Henri Bal: Large-scale parallel computing on grids

Computational grids are interesting platforms for solving large-scale computational problems, because they consist of many (geographically distributed) resources. Thus far, grids have mainly been used for high-throughput computing on independent (or trivially parallel) jobs. However, advances in grid software (programming environments, schedulers) and optical networking technology make it more and more feasible to use grids for solving challenging large-scale problems.
The talk will first give a brief introduction to grid infrastructures, using the Dutch DAS-3 Computer Science grid as example. DAS-3 has a flexible and reconfigurable 40 Gb/s optical network called StarPlane between its five clusters and a 10 Gb/s dedicated optical link to the French Grid'5000 system. From a parallel programming point of view, grids like DAS-3 are characterized by a high-latency/high-bandwidth network and a hierarchical structure.

Next, the talk will discuss how algorithms and applications can be optimized to run in such an environment. It focusses on search applications like retrograde analysis, which, much like model checkers, analyze huge search spaces. As a case study, we have implemented an application that solves the game of Awari, which has 900 billion different states. Several optimizations were needed to obtain high performance on DAS-3/StarPlane.

The last part of the talk will discuss research on programming environments that will make it easier to develop parallel applications for grids.

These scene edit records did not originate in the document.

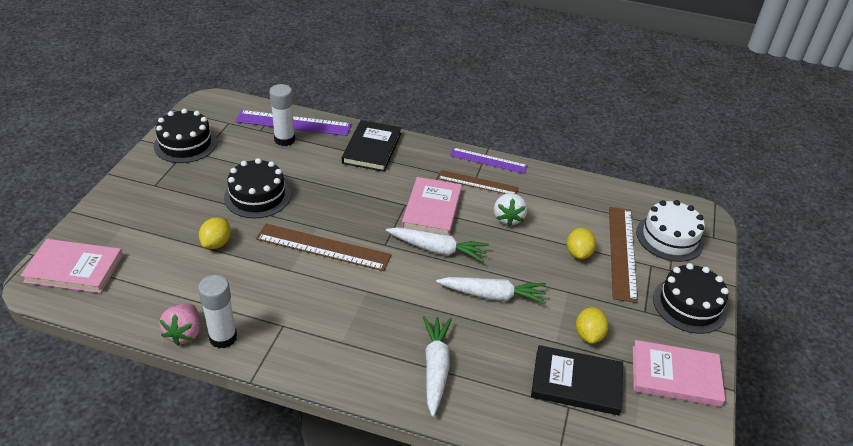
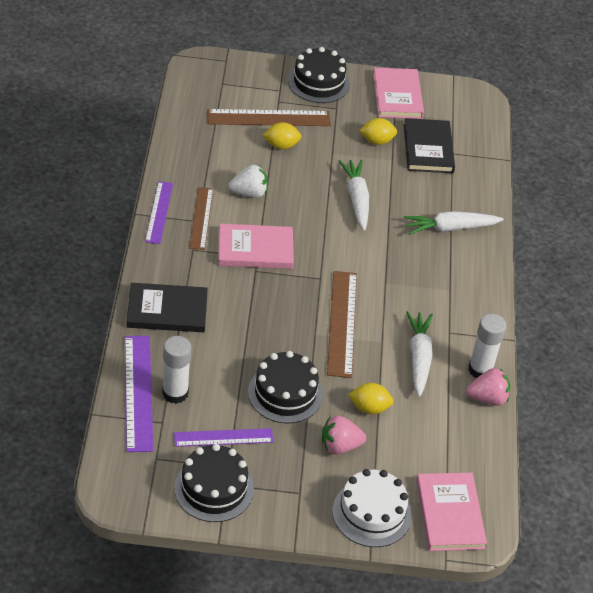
camera: 105 degrees left, 5 degrees up
white carrot [386,227,489,262] -> white carrot moved to [406,311,433,397]
white cake [636,200,705,262] -> white cake moved to [332,469,412,547]
none -> purple ruler [174,428,274,447]
none -> pink strawberry [322,415,366,455]

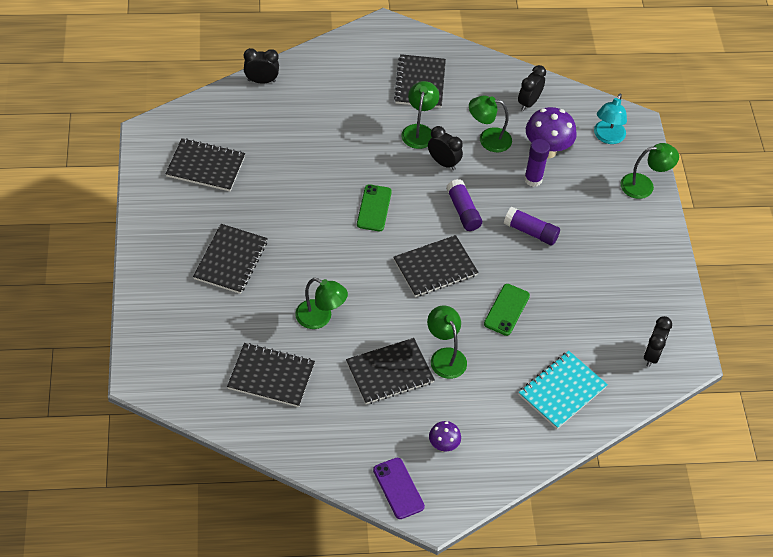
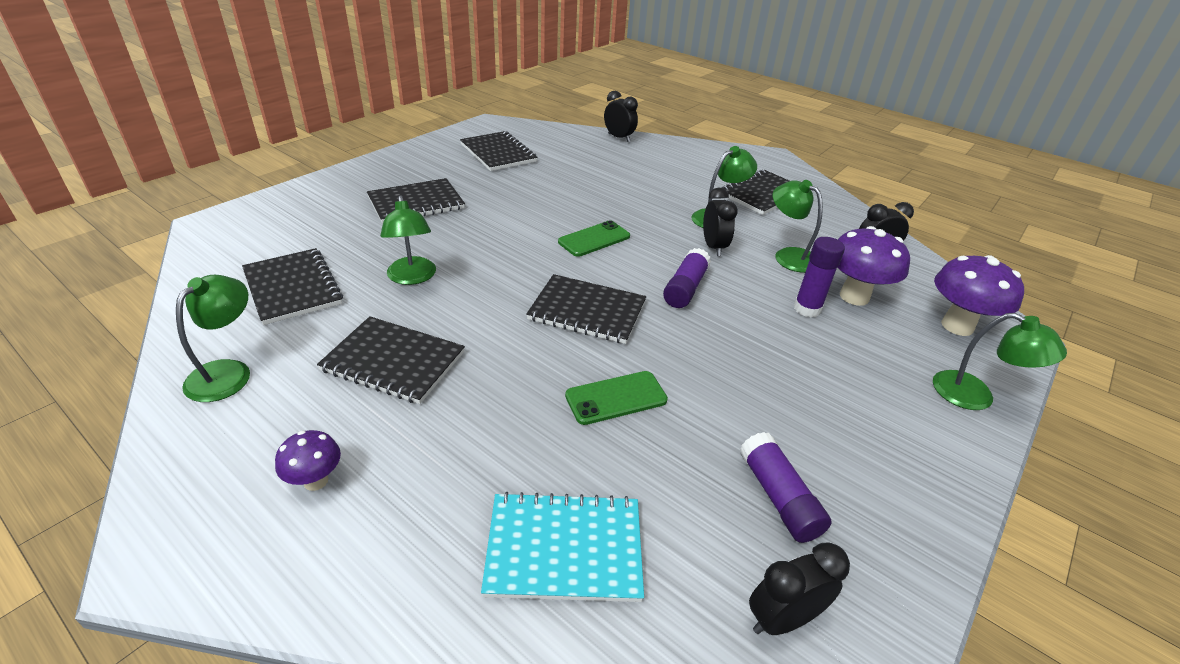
camera: 45 degrees right, 15 degrees down
purple phone [373,458,425,519] -> none
green lamp [427,306,467,379] -> green lamp moved to [176,275,250,402]
purple glue stick [504,207,560,245] -> purple glue stick moved to [740,432,832,543]
turquoise lamp [594,93,627,144] -> purple mushroom [934,255,1024,336]

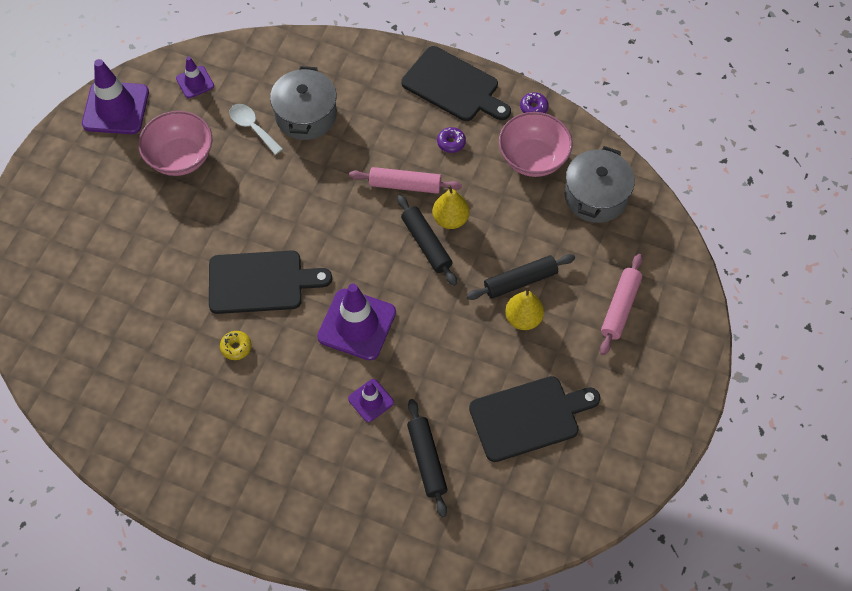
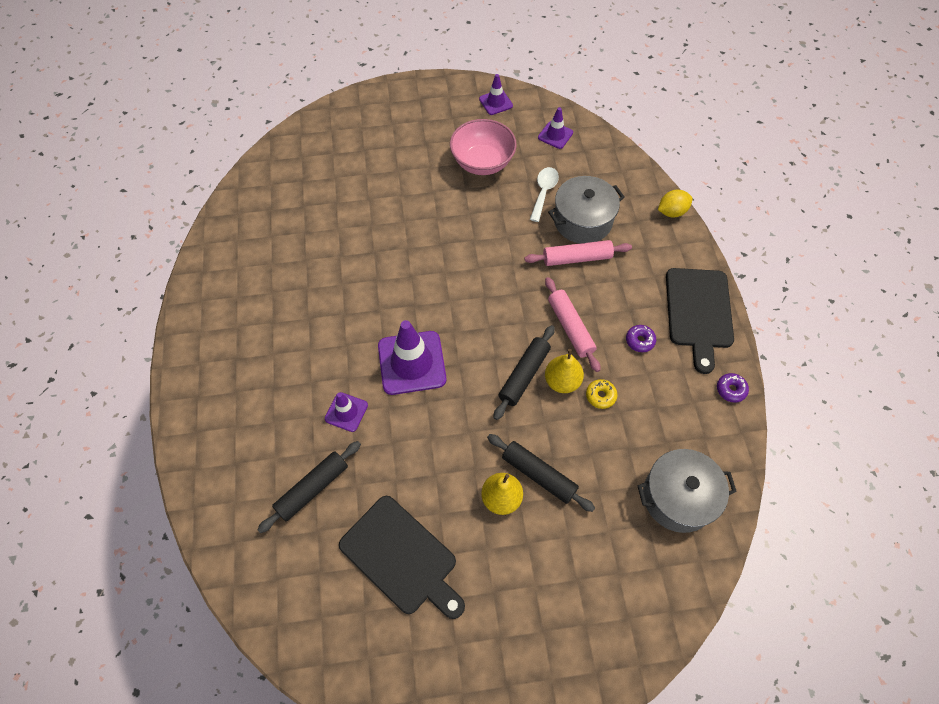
camera: 60 degrees right, 0 degrees up
purple traffic cone [82,59,149,134] -> purple traffic cone [479,74,513,115], size x0.53
black cutting board [209,250,332,314] -> none
yellow donut [220,331,251,360] -> yellow donut moved to [586,379,617,409]
pink bowl [499,112,573,177] -> none
pink rolling pin [600,254,643,355] -> pink rolling pin moved to [524,240,632,266]
none -> yellow lemon [658,190,693,217]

Grid programmers often have to use low-level programming interfaces that change frequently, and they have to deal with heterogeneity, connectivity problems, security issues, and dynamically changing execution environments. The Ibis project aims to drastically simplify the whole programming and deployment process of high-performance grid applications. The philosophy of Ibis is that grid applications should be developed on a local workstation and simply be launched from there. Ibis uses middleware-independent Application Programming Interfaces with different abstraction levels, ranging from low-level message passing to high-level divide-and-conquer parallelism and group communication.